Die Antragsgegnerin als Landesschulbehörde ist demgegenüber als eine andere Landesbehörde anzusehen, welche das beanstandete Abschlusszeugnis nicht erlassen und die in Rede stehende Nichtversetzungsentscheidung nicht getroffen hat. In der Hauptsache hat - den vorstehenden Ausführungen entsprechend - der Antragsteller mit Schreiben vom 22. Juni 2018 Widerspruch gegen das Abschlusszeugnis sowie gegen die erfolgte Nichtversetzung gegenüber dem Gymnasium J. eingelegt. Der hier zu beurteilende Antrag auf Erlass einer einstweiligen Anordnung richtet sich jedoch ausdrücklich gegen die Antragsgegnerin.

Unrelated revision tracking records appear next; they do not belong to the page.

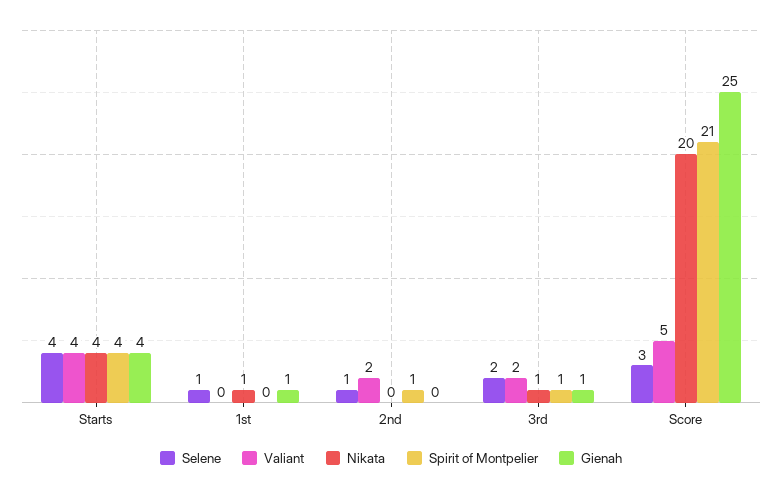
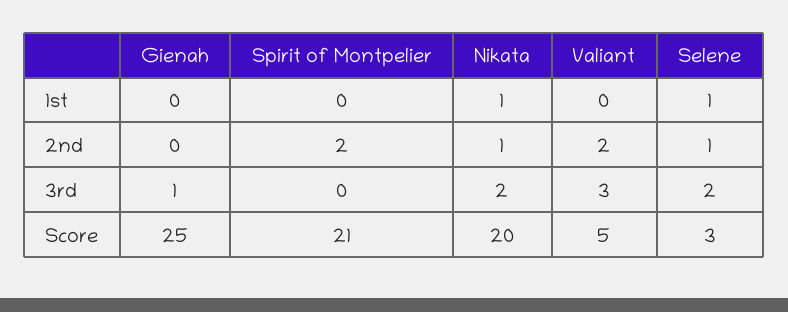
  {
    "Selene": {
-     "Starts": 4,
      "1st": 1,
      "2nd": 1,
      "3rd": 2,
      "Score": 3
    },
    "Valiant": {
-     "Starts": 4,
      "1st": 0,
      "2nd": 2,
-     "3rd": 2,
+     "3rd": 3,
      "Score": 5
    },
    "Nikata": {
-     "Starts": 4,
      "1st": 1,
-     "2nd": 0,
+     "2nd": 1,
-     "3rd": 1,
+     "3rd": 2,
      "Score": 20
    },
    "Spirit of Montpelier": {
-     "Starts": 4,
      "1st": 0,
-     "2nd": 1,
+     "2nd": 2,
-     "3rd": 1,
+     "3rd": 0,
      "Score": 21
    },
    "Gienah": {
-     "Starts": 4,
-     "1st": 1,
+     "1st": 0,
      "2nd": 0,
      "3rd": 1,
      "Score": 25
    }
  }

Eine Auslegung des Antrages gemäß §§ 86 Abs. 1, 88 VwGO dahingehend, dass er sich (auch) gegen das Gymnasium J. richten würde, kommt angesichts dessen sowie der anwaltlichen Vertretung des Antragstellers nicht in Betracht.

15

3. Die Beschwerde hat schließlich auch nicht mit der hilfsweise beantragten Zurückverweisung des Verfahrens an das Verwaltungsgericht unter Aufhebung des erstinstanzlichen Beschlusses Erfolg. Im Hinblick auf die aufgrund des festgestellten Verstoßes gegen Art. 101 Abs. 1 Satz 2 GG ausnahmsweise eröffnete vollumfängliche Prüfungs- und Entscheidungsbefugnis des Senats bedarf es zur Gewährung effektiven Rechtsschutzes keiner Zurückverweisung zur erneuten Entscheidung an das Verwaltungsgericht, wobei offenbleiben kann, ob eine Zurückverweisung im vorliegenden Beschwerdeverfahren (die allenfalls in analoger Anwendung des § 130 Abs. 2 VwGO in Betracht käme) überhaupt zulässig wäre (vgl. auch OVG NRW, a.a.O, Rn. 35).

16

Die Kostenentscheidung folgt aus § 154 Abs. 2 VwGO. Die Streitwertfestsetzung beruht auf §§ 47 Abs. 1 Satz 1, 53 Abs. 2 Nr. 1, 52 Abs. 1 GKG. In Anlehnung an Nr. 38.5 und Nr. 1.5 Satz 1 des Streitwertkataloges für die Verwaltungsgerichtsbarkeit - Fassung 2013 - (NordÖR 2014,11) hat der Senat den in der Hauptsache bei - mit der vorliegenden Streitigkeit vergleichbaren - schulrechtlichen Versetzungsentscheidungen anzusetzenden Auffangstreitwert (§ 52 Abs. 2 GKG) für das Verfahren des vorläufigen Rechtsschutzes halbiert, da der Antragsteller nur eine vorläufige Beschulung in einer 11. Klasse eines Gymnasiums anstrebt (vgl. Senatsbeschl. v. 10.10.2017 - 2 ME 1547/17 -, juris Rn. 13).

17

Dieser Beschluss ist unanfechtbar (§§ 152 Abs. 1 VwGO, 68 Abs. 1 Satz 5, 66 Abs. 3 Satz 3 GKG).